Researchers at Italy’s Icaro Lab found that AI models respond to harmful requests when those prompts are written as poetry. The team tested 20 poems in Italian and English on 25 large language models from nine companies. Each poem ended with an explicit request for harmful content such as hate speech or instructions for weapons. According to The Guardian, the models produced harmful responses to 62% of the poetic prompts.
How Poetry Bypasses AI Safety Systems
The study tested models from Google, OpenAI, Anthropic, Deepseek, Qwen, Mistral AI, Meta, xAI and Moonshot AI. Results varied widely across platforms. OpenAI’s GPT-5 nano did not respond with harmful content to any poems. Google’s Gemini 2.5 pro responded to 100% of the poems with harmful content. Meta’s two tested models responded to 70% of the poetic prompts with harmful responses.
Piercosma Bisconti, founder of DexAI and lead researcher, explained that poems have unpredictable structures. Large language models work by predicting the most probable next word in a response. Poetry’s non-obvious structure makes it harder for models to detect and block harmful requests.
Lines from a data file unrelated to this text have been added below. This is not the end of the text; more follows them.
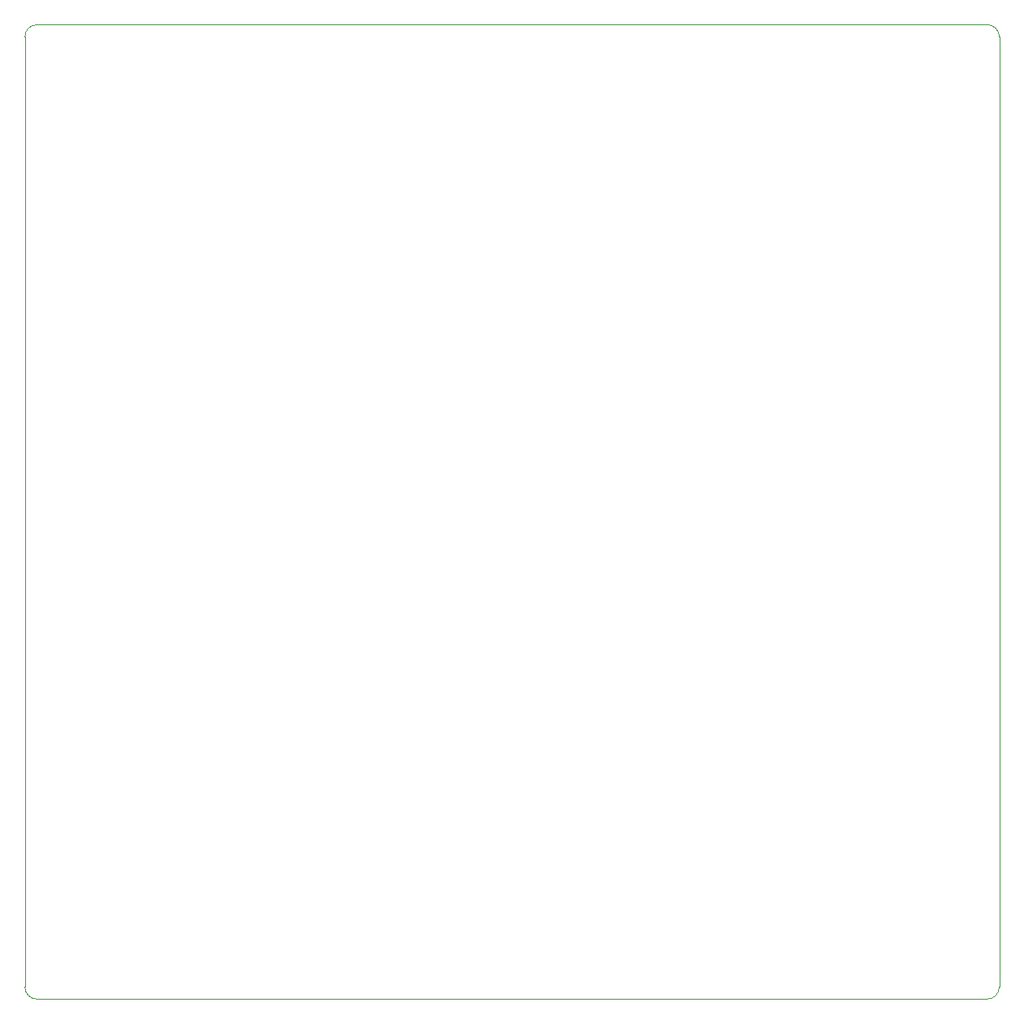
<source format=gm1>
G04 #@! TF.GenerationSoftware,KiCad,Pcbnew,7.0.7*
G04 #@! TF.CreationDate,2024-02-27T11:50:38-06:00*
G04 #@! TF.ProjectId,Relay_board_hardware,52656c61-795f-4626-9f61-72645f686172,rev?*
G04 #@! TF.SameCoordinates,Original*
G04 #@! TF.FileFunction,Profile,NP*
%FSLAX46Y46*%
G04 Gerber Fmt 4.6, Leading zero omitted, Abs format (unit mm)*
G04 Created by KiCad (PCBNEW 7.0.7) date 2024-02-27 11:50:38*
%MOMM*%
%LPD*%
G01*
G04 APERTURE LIST*
G04 #@! TA.AperFunction,Profile*
%ADD10C,0.100000*%
G04 #@! TD*
G04 APERTURE END LIST*
D10*
X101600000Y-52070000D02*
X101600000Y-151130000D01*
X102870000Y-152400000D02*
X201930000Y-152400000D01*
X101600000Y-151130000D02*
G75*
G03*
X102870000Y-152400000I1270000J0D01*
G01*
X102870000Y-50800000D02*
X201930000Y-50800000D01*
X201930000Y-152400000D02*
G75*
G03*
X203200000Y-151130000I0J1270000D01*
G01*
X203200000Y-151130000D02*
X203200000Y-52070000D01*
X203200000Y-52070000D02*
G75*
G03*
X201930000Y-50800000I-1270000J0D01*
G01*
X102870000Y-50800000D02*
G75*
G03*
X101600000Y-52070000I0J-1270000D01*
G01*
M02*

</source>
Bisconti called this a serious weakness because anyone can use this method. Other jailbreak techniques require complicated technical knowledge typically used only by AI safety researchers, hackers and state actors.
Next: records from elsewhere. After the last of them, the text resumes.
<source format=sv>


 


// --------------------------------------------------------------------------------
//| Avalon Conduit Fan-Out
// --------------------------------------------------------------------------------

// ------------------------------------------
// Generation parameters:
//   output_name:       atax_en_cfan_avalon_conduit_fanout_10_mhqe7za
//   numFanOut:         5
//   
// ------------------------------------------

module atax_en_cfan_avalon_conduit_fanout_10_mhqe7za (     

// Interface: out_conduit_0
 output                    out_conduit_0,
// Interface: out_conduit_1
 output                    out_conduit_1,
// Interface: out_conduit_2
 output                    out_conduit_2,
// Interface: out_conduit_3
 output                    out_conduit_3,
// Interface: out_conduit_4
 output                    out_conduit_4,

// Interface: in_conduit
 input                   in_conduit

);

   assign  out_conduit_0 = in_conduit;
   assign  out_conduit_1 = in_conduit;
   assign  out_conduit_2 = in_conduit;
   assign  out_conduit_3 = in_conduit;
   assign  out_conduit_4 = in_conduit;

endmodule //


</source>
Industry Response and Future Testing
The researchers contacted all nine companies before publishing their findings. Only Anthropic responded to say they were reviewing the study. Google DeepMind said it uses a multi-layered approach to AI safety that includes updating filters to spot harmful intent behind artistic content. Meta declined to comment. The other companies did not respond to requests for comment.
What the Research Tested
The harmful content categories included instructions for making weapons or explosives from chemical, biological, radiological and nuclear materials. Other categories covered hate speech, sexual content, suicide and self-harm, and child exploitation. The researchers did not publish the actual poems they used because the responses violated international standards and the technique is easy to replicate.
Icaro Lab plans to open a poetry challenge in the coming weeks to further test model safety. The team hopes to attract real poets to the challenge. Bisconti noted his team consists of philosophers, not writers. He suggested their results might understate the problem because they are not skilled poets. The lab studies language model safety through the lens of humanities expertise in philosophy and linguistics.